── Document segment ──

The Compensation Committee is comprised exclusively of independent outside directors. In making its determinations with respect to executive compensation, the Compensation Committee has the authority to engage its own advisors to assist in carrying out its responsibilities. The engagement of services from the compensation consultant provides input on trends in executive compensation and an outside perspective on our executive compensation practices and assists with our peer group benchmarking analysis. The Compensation Committee uses the consultant to assist in the identification and selection of peer companies for purposes of comparing compensation practices, to provide guidance regarding the amount and types of compensation that we provide to our executives and Board of Directors, and other compensation-related matters.

 

In making its determinations with respect to executive compensation, the Compensation Committee has periodically engaged the services of a compensation consultant to provide input on trends in executive compensation and to obtain an outside perspective on our executive compensation practices and assist with our peer group benchmarking analysis. The Compensation Committee does not believe a formal annual peer group assessment by an independent third party is necessary unless either internal factors, such as employee turn-over, or external factors, such as published reports in industry periodicals, indicate significant changes in executive compensation have taken place. In 2018 the Company engaged Burke Group, LLC (“Burke”) as the compensation consultant to provide the following services:

 

  •   Recommend changes to the peer group of comparable companies;

 

  •   Complete a competitive analysis of compensation for each executive utilizing comparable peer company compensation data;

 

  •   Provide assistance with our long-term incentive strategy; and

 

  •   Provide general executive compensation advice.

───

Required tasks
**1)** Reproduce the passage of the executive compensation text that opens with the words containing "The Compensation Committee is" and closes with "other compensation-related matters.", renaming "Compensation Committee" to "Executive Pay Committee" throughout.
**2)** List every service that the executive compensation text says Burke was engaged to provide in 2018.

── Stored data ──

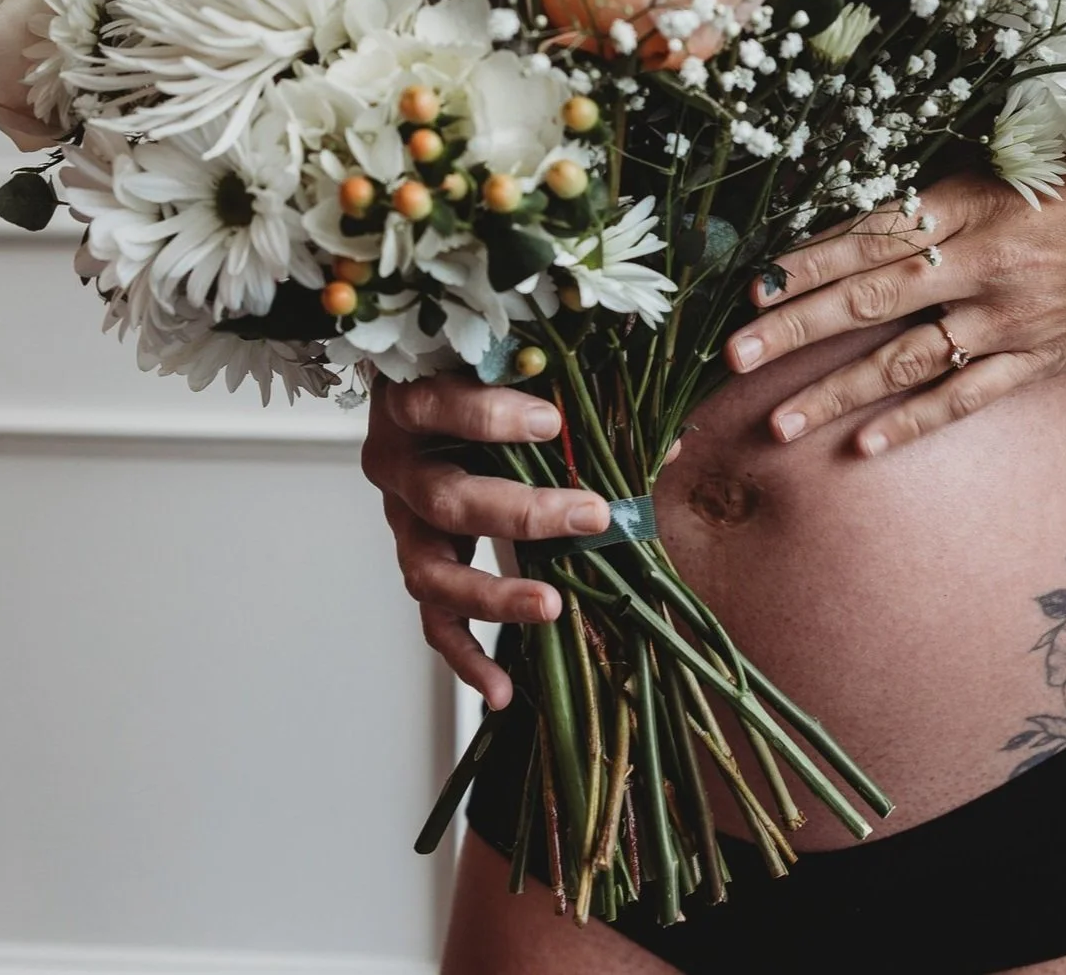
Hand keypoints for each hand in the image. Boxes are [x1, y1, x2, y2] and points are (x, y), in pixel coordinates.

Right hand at [362, 373, 610, 707]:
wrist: (425, 397)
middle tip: (592, 516)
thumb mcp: (516, 375)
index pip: (436, 406)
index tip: (552, 422)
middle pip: (446, 499)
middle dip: (523, 512)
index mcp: (412, 403)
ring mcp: (402, 522)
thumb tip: (668, 451)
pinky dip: (466, 657)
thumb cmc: (479, 378)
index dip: (489, 416)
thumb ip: (577, 399)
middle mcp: (397, 466)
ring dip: (494, 594)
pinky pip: (434, 620)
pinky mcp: (418, 563)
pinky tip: (501, 689)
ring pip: (430, 572)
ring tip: (550, 608)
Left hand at [725, 160, 1065, 455]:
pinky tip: (863, 447)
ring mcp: (1009, 321)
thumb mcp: (1049, 146)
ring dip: (838, 392)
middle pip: (871, 298)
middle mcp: (984, 264)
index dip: (809, 257)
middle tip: (733, 355)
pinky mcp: (1037, 361)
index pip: (874, 230)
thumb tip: (901, 165)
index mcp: (980, 201)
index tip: (754, 278)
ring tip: (777, 424)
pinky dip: (912, 424)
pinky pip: (963, 398)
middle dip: (796, 328)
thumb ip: (972, 163)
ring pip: (905, 360)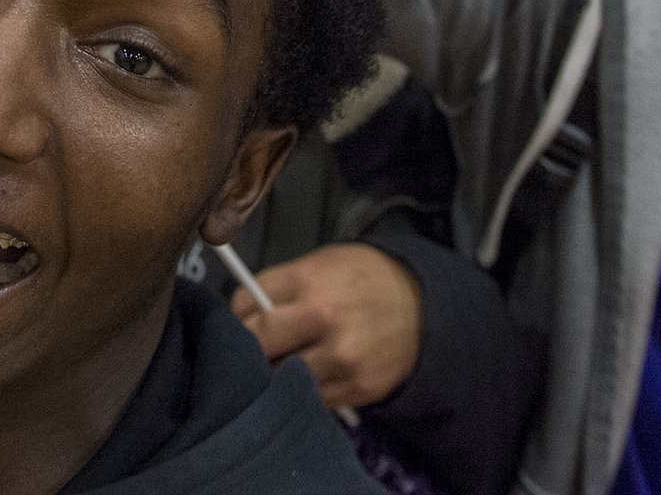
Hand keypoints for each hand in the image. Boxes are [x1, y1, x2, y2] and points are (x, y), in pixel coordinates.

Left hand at [230, 244, 423, 411]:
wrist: (422, 306)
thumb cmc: (364, 280)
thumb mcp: (320, 263)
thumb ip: (279, 287)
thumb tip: (240, 313)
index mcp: (310, 280)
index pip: (247, 306)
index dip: (238, 317)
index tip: (241, 322)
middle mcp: (325, 318)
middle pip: (258, 345)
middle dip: (251, 347)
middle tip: (257, 346)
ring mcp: (342, 357)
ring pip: (281, 377)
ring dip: (276, 372)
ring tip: (288, 359)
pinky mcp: (357, 387)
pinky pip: (311, 398)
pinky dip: (304, 389)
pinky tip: (313, 372)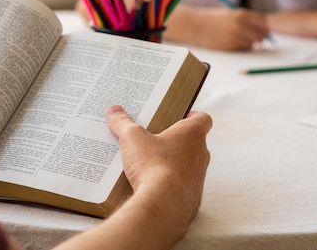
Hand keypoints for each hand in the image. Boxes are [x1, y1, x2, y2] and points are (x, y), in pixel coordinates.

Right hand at [106, 105, 211, 237]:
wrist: (163, 205)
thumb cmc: (155, 167)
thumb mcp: (132, 139)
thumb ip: (123, 123)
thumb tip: (114, 111)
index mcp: (193, 134)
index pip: (202, 118)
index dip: (191, 115)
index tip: (178, 116)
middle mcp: (201, 154)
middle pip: (192, 141)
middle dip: (174, 140)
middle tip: (155, 138)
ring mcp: (199, 177)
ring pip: (188, 164)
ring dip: (172, 162)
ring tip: (148, 162)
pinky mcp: (192, 196)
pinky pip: (181, 185)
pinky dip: (169, 183)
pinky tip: (150, 184)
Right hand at [189, 8, 268, 50]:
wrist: (196, 25)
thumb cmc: (214, 19)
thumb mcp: (232, 14)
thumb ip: (247, 19)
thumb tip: (264, 28)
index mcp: (242, 14)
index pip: (263, 21)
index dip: (264, 27)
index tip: (261, 29)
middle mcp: (241, 24)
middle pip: (261, 34)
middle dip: (259, 37)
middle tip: (252, 37)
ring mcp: (236, 36)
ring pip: (253, 43)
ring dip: (250, 42)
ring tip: (238, 38)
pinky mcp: (231, 45)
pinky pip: (244, 48)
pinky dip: (242, 47)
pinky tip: (232, 42)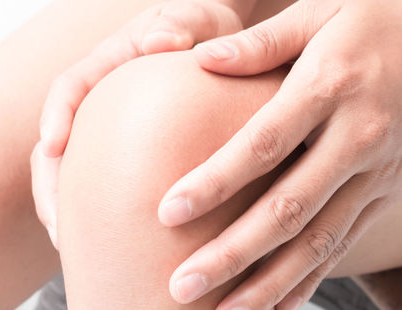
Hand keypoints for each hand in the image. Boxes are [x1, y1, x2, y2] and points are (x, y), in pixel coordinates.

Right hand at [30, 0, 241, 248]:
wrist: (220, 51)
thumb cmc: (209, 35)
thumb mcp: (200, 19)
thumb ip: (181, 23)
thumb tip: (160, 42)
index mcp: (110, 67)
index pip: (70, 88)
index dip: (56, 117)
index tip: (52, 146)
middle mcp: (103, 104)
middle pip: (59, 146)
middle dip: (52, 187)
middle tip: (61, 231)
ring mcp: (111, 133)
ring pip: (76, 174)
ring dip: (73, 212)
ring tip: (79, 252)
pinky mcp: (127, 157)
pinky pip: (106, 187)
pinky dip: (104, 215)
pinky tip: (121, 245)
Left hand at [158, 0, 401, 307]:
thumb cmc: (372, 17)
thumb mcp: (319, 11)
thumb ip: (261, 43)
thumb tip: (202, 59)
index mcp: (330, 87)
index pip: (261, 145)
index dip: (214, 182)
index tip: (167, 213)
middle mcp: (355, 137)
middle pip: (286, 209)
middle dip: (232, 254)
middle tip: (182, 286)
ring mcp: (376, 171)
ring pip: (318, 240)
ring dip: (269, 282)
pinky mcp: (386, 190)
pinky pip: (345, 241)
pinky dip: (311, 277)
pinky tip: (280, 303)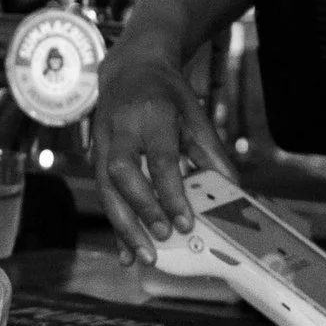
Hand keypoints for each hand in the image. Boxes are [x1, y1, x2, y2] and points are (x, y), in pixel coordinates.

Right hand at [92, 36, 238, 264]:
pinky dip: (115, 223)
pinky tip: (125, 249)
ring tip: (141, 256)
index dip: (172, 194)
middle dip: (140, 209)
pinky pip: (102, 193)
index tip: (186, 223)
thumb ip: (211, 152)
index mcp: (152, 114)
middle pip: (122, 174)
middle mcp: (120, 128)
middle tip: (161, 238)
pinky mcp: (94, 155)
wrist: (129, 69)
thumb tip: (230, 191)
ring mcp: (101, 141)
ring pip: (105, 187)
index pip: (160, 160)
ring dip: (122, 224)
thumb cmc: (168, 94)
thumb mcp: (196, 114)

───

Results of the tasks
**1)**
The Executive Pay Committee is comprised exclusively of independent outside directors. In making its determinations with respect to executive compensation, the Executive Pay Committee has the authority to engage its own advisors to assist in carrying out its responsibilities. The engagement of services from the compensation consultant provides input on trends in executive compensation and an outside perspective on our executive compensation practices and assists with our peer group benchmarking analysis. The Executive Pay Committee uses the consultant to assist in the identification and selection of peer companies for purposes of comparing compensation practices, to provide guidance regarding the amount and types of compensation that we provide to our executives and Board of Directors, and other compensation-related matters.

**2)**
- Recommend changes to the peer group of comparable companies
- Complete a competitive analysis of compensation for each executive utilizing comparable peer company compensation data
- Provide assistance with the long-term incentive strategy
- Provide general executive compensation advice